Dataset records START
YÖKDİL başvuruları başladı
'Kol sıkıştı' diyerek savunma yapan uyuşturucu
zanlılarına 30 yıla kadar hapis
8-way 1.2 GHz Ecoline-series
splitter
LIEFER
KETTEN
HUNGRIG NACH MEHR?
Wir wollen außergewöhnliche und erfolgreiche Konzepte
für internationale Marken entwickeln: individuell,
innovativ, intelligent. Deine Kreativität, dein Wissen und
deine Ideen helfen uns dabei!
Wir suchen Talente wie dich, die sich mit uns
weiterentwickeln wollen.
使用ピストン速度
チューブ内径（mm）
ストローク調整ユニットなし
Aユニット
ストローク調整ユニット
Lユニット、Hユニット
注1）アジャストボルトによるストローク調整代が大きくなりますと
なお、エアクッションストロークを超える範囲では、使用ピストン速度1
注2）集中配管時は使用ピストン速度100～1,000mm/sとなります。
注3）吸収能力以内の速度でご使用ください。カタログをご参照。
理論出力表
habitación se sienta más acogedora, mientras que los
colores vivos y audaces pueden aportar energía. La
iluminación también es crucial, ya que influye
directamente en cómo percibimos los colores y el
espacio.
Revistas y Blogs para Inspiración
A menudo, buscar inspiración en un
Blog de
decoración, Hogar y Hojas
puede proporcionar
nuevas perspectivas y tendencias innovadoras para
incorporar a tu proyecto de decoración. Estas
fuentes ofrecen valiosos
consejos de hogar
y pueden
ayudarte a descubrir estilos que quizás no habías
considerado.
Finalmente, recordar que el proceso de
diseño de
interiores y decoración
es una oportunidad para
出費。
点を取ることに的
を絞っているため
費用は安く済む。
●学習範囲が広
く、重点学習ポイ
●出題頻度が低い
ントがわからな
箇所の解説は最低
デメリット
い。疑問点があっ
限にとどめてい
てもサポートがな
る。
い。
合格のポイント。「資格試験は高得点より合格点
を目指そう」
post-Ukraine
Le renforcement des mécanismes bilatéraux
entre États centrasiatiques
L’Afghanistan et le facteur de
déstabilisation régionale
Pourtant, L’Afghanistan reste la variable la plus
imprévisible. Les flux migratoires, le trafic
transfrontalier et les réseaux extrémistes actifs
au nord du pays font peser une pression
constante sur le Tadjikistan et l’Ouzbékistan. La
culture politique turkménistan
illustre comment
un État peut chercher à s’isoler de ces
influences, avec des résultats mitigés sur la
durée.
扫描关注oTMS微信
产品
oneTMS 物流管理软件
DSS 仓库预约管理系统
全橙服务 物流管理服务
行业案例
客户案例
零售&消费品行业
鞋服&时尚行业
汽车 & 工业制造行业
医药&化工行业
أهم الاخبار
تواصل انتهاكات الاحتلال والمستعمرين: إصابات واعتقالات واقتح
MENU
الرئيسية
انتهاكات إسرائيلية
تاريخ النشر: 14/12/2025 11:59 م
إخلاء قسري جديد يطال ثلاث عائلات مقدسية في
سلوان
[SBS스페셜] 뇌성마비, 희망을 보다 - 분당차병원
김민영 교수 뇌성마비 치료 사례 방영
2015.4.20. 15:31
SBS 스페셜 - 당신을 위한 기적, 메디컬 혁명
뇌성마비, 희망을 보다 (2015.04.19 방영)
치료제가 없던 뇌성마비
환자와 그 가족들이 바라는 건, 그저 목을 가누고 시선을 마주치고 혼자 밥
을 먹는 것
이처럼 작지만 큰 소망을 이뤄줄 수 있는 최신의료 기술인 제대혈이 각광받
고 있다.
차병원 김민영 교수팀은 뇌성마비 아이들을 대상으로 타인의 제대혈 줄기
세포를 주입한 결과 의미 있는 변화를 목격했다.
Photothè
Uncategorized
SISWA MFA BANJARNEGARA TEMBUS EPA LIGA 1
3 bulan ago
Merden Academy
Dataset records END
» **What is expected**
Please swap "splitter" for "divider" throughout the lines above and write out all the lines again with nothing else changed.

» **Task solution**
YÖKDİL başvuruları başladı
'Kol sıkıştı' diyerek savunma yapan uyuşturucu
zanlılarına 30 yıla kadar hapis
8-way 1.2 GHz Ecoline-series
divider
LIEFER
KETTEN
HUNGRIG NACH MEHR?
Wir wollen außergewöhnliche und erfolgreiche Konzepte
für internationale Marken entwickeln: individuell,
innovativ, intelligent. Deine Kreativität, dein Wissen und
deine Ideen helfen uns dabei!
Wir suchen Talente wie dich, die sich mit uns
weiterentwickeln wollen.
使用ピストン速度
チューブ内径（mm）
ストローク調整ユニットなし
Aユニット
ストローク調整ユニット
Lユニット、Hユニット
注1）アジャストボルトによるストローク調整代が大きくなりますと
なお、エアクッションストロークを超える範囲では、使用ピストン速度1
注2）集中配管時は使用ピストン速度100～1,000mm/sとなります。
注3）吸収能力以内の速度でご使用ください。カタログをご参照。
理論出力表
habitación se sienta más acogedora, mientras que los
colores vivos y audaces pueden aportar energía. La
iluminación también es crucial, ya que influye
directamente en cómo percibimos los colores y el
espacio.
Revistas y Blogs para Inspiración
A menudo, buscar inspiración en un
Blog de
decoración, Hogar y Hojas
puede proporcionar
nuevas perspectivas y tendencias innovadoras para
incorporar a tu proyecto de decoración. Estas
fuentes ofrecen valiosos
consejos de hogar
y pueden
ayudarte a descubrir estilos que quizás no habías
considerado.
Finalmente, recordar que el proceso de
diseño de
interiores y decoración
es una oportunidad para
出費。
点を取ることに的
を絞っているため
費用は安く済む。
●学習範囲が広
く、重点学習ポイ
●出題頻度が低い
ントがわからな
箇所の解説は最低
デメリット
い。疑問点があっ
限にとどめてい
てもサポートがな
る。
い。
合格のポイント。「資格試験は高得点より合格点
を目指そう」
post-Ukraine
Le renforcement des mécanismes bilatéraux
entre États centrasiatiques
L’Afghanistan et le facteur de
déstabilisation régionale
Pourtant, L’Afghanistan reste la variable la plus
imprévisible. Les flux migratoires, le trafic
transfrontalier et les réseaux extrémistes actifs
au nord du pays font peser une pression
constante sur le Tadjikistan et l’Ouzbékistan. La
culture politique turkménistan
illustre comment
un État peut chercher à s’isoler de ces
influences, avec des résultats mitigés sur la
durée.
扫描关注oTMS微信
产品
oneTMS 物流管理软件
DSS 仓库预约管理系统
全橙服务 物流管理服务
行业案例
客户案例
零售&消费品行业
鞋服&时尚行业
汽车 & 工业制造行业
医药&化工行业
أهم الاخبار
تواصل انتهاكات الاحتلال والمستعمرين: إصابات واعتقالات واقتح
MENU
الرئيسية
انتهاكات إسرائيلية
تاريخ النشر: 14/12/2025 11:59 م
إخلاء قسري جديد يطال ثلاث عائلات مقدسية في
سلوان
[SBS스페셜] 뇌성마비, 희망을 보다 - 분당차병원
김민영 교수 뇌성마비 치료 사례 방영
2015.4.20. 15:31
SBS 스페셜 - 당신을 위한 기적, 메디컬 혁명
뇌성마비, 희망을 보다 (2015.04.19 방영)
치료제가 없던 뇌성마비
환자와 그 가족들이 바라는 건, 그저 목을 가누고 시선을 마주치고 혼자 밥
을 먹는 것
이처럼 작지만 큰 소망을 이뤄줄 수 있는 최신의료 기술인 제대혈이 각광받
고 있다.
차병원 김민영 교수팀은 뇌성마비 아이들을 대상으로 타인의 제대혈 줄기
세포를 주입한 결과 의미 있는 변화를 목격했다.
Photothè
Uncategorized
SISWA MFA BANJARNEGARA TEMBUS EPA LIGA 1
3 bulan ago
Merden Academy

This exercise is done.